Study questions »
**A)** In the piece about Montrose and pickled jalapenos, why did the writer call these jalapenos "Cowboy Candy" back in the Cha Cha Hut BBQ days?
**B)** According to the piece about Montrose and pickled jalapenos, when do the jalapenos hit their peak?
**C)** Pick up the piece about Montrose and pickled jalapenos right after its final sentence and carry it forward.

Reading passage »
=-=-=

I have never owned a Montrose album. Never saw Montrose in concert. I would definitely not call myself a Montrose fan. Nevertheless, Montrose was a major part of my AM Rock Radio Music Education. DECADES after hearing many of these songs – as I listened to their self-titled album and those AM hits played – I can still sing-a-long – triggering memories of driving my Rally Sport Camaro, windows down, WTAC playing on the radio. Out of the handful of Montrose hits, “Rock Candy” stands out as my enduring favorite. A wicked guitar riff with gut-rocking vocals and that ’70s brand of thinly veiled sexual innuendo lyrics. It sounds a little dated now, but teenage me loved the fuck outta this piece of cheese rock.
It’s also the logical name for a pickled jalapeno recipe I’ve used since the Cha Cha Hut BBQ Days. It’s even included in the Hut’s cookbook. I those days, I called these Cowboy Candy, mostly because I had a rock candy-based BBQ sauce called “Rock Candy”. (I sadly lost the recipe for that, but I don’t remember it being that great.) These differ from standard pickled jalapenos by using a bread & butter pickle brine. The addition of white and brown sugar results in a sweet heat that mellows over time. They are somewhat ready to use after three days but hit their peak after a week.
In addition to the usual sandwich topping – like the Mexican Radio Dog – these are great in place of any sweet pickle in a recipe. They will still add the sweetness but also an additional kick of heat. They are also a staple for any nacho or taco recipe at the Grill Club.

=-=-=

Information given »
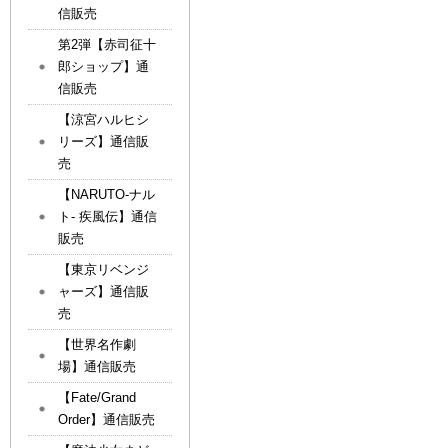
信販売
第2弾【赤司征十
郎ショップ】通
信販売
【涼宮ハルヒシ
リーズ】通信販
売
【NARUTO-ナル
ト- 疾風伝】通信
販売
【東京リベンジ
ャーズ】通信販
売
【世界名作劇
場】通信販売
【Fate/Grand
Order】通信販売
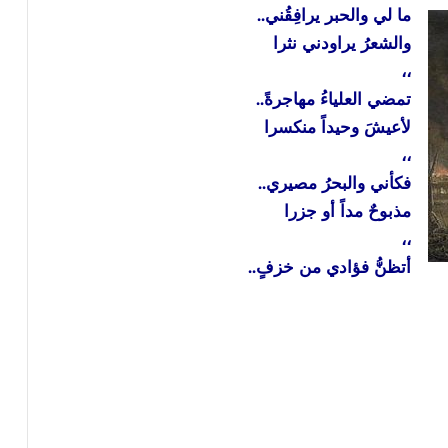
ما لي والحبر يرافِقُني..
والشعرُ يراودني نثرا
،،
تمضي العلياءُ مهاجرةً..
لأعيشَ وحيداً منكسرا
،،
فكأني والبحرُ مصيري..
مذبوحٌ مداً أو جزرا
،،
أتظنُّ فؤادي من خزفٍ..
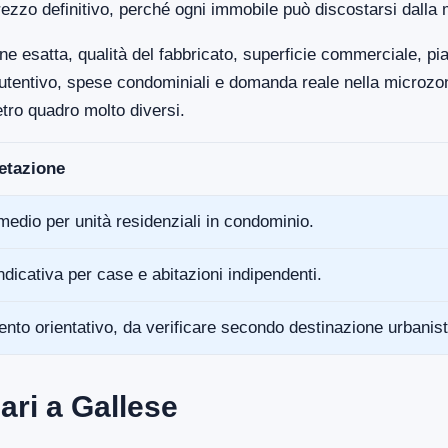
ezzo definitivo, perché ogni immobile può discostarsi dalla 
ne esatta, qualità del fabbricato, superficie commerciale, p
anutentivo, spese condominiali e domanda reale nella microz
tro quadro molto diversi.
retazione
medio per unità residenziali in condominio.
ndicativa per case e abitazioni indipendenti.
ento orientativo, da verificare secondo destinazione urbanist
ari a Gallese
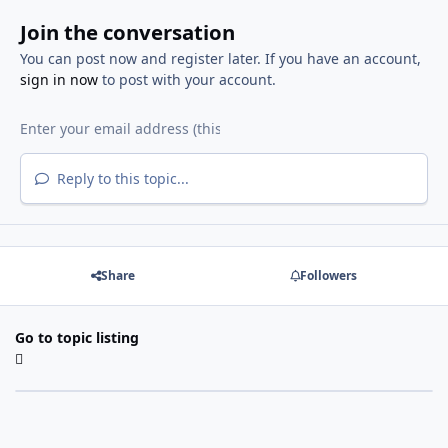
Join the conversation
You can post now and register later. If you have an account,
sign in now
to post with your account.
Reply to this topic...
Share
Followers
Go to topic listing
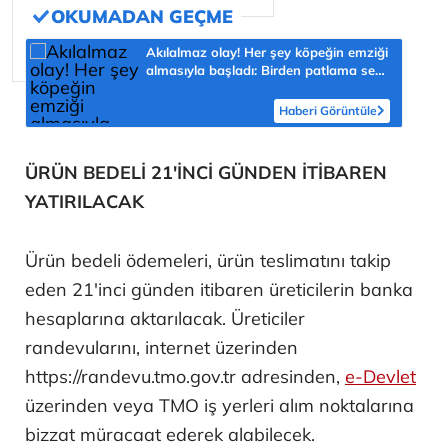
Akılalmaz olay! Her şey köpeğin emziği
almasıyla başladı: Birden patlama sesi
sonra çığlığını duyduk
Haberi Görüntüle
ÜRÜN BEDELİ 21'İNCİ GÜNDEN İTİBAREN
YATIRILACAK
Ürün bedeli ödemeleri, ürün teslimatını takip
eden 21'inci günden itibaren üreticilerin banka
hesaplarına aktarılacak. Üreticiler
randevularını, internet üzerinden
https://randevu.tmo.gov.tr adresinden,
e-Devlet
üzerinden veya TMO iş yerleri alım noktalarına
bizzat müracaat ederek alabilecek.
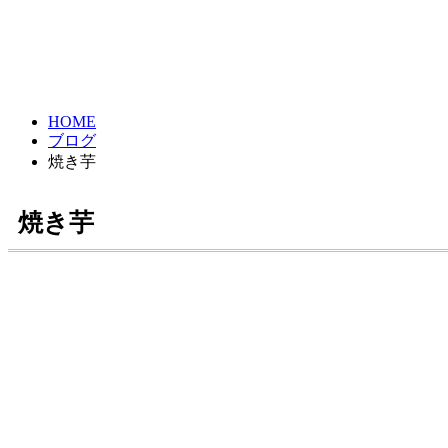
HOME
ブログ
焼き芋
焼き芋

=-=-=

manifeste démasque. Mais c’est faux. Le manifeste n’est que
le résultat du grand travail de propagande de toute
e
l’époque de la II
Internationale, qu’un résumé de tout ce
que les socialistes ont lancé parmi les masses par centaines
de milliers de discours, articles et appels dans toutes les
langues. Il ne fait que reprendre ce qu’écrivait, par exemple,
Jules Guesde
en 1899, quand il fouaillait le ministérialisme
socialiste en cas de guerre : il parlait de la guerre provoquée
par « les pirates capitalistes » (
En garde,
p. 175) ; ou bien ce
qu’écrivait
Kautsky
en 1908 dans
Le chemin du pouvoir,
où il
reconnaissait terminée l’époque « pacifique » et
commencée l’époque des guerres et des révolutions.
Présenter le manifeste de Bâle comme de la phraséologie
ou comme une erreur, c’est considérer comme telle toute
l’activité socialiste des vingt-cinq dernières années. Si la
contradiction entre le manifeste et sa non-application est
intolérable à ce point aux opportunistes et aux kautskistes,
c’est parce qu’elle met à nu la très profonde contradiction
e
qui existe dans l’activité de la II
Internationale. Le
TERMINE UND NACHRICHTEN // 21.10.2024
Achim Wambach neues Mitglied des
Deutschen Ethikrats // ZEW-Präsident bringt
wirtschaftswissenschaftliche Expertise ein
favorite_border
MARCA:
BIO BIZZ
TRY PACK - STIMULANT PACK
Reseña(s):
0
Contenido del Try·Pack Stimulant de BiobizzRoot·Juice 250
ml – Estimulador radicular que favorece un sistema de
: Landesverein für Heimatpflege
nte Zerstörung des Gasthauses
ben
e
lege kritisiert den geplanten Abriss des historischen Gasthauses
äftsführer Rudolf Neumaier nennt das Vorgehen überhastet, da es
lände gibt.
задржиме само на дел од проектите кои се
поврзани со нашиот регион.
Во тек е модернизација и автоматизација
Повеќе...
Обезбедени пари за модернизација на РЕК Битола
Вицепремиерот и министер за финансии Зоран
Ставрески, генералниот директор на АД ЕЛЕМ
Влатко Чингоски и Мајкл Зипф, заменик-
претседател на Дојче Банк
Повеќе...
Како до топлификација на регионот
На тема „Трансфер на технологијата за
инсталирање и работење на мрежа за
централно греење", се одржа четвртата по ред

=-=-=

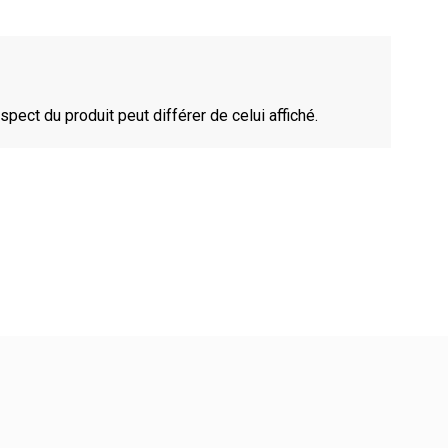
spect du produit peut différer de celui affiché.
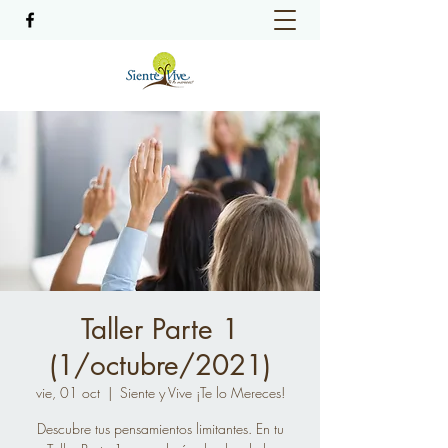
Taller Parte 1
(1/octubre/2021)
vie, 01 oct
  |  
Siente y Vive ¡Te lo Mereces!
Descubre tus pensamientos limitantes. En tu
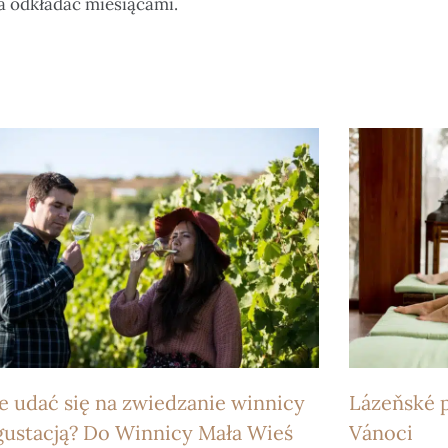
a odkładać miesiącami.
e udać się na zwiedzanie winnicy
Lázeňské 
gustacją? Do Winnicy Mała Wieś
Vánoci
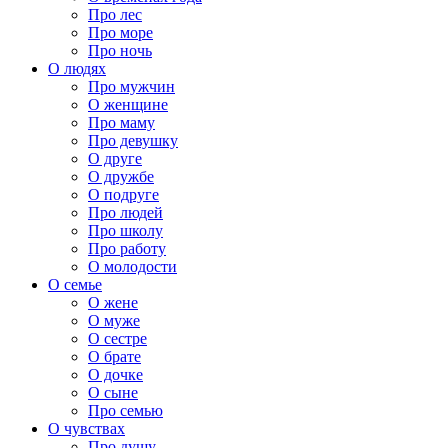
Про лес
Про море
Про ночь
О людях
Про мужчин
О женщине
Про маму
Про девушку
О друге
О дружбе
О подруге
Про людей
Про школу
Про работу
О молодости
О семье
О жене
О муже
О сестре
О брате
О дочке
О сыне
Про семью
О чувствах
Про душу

=-=-=

Answers in order »
**A)** The writer already had a rock candy-based BBQ sauce named "Rock Candy," so the jalapenos got a different name, "Cowboy Candy."

**B)** After a week.

**C)**
ROCK CANDY JALAPENOS
Red and green jalapenos, sweet onion, Bread & Butter pickle brine
Makes about 1 gallon
A 3-pound mix of red & green jalapenos, sliced ¼” thick – as fresh as possible
2 Vidalia onions, thinly sliced
3 1/2 cups white sugar
1 1/4 cups brown sugar
2 cups cider vinegar
3 cups white vinegar
4 teaspoons mustard seed
2 teaspoons celery seed
2 teaspoons black peppercorns
1 1/2 teaspoons garlic powder
1/4 teaspoon turmeric
Slice the jalapenos in 1/4” rounds without de-seeding. Place the jalapenos and onion in a large bowl and salt liberally. Mix the salt, jalapenos, and onions to combine. Cover bowl and set aside for at least one hour.
Once the vegetables have rested for at least an hour, combine all of the brine ingredients in a saucepan. Whisk to dissolve the sugars and bring to a boil. While the brine is heating, rinse the vegetables in a mesh strainer and pack them in a jar or container. When the brine comes to a boil, pour over the vegetables. Use a spoon or chopstick to remove air pockets from the vegetables in the brine.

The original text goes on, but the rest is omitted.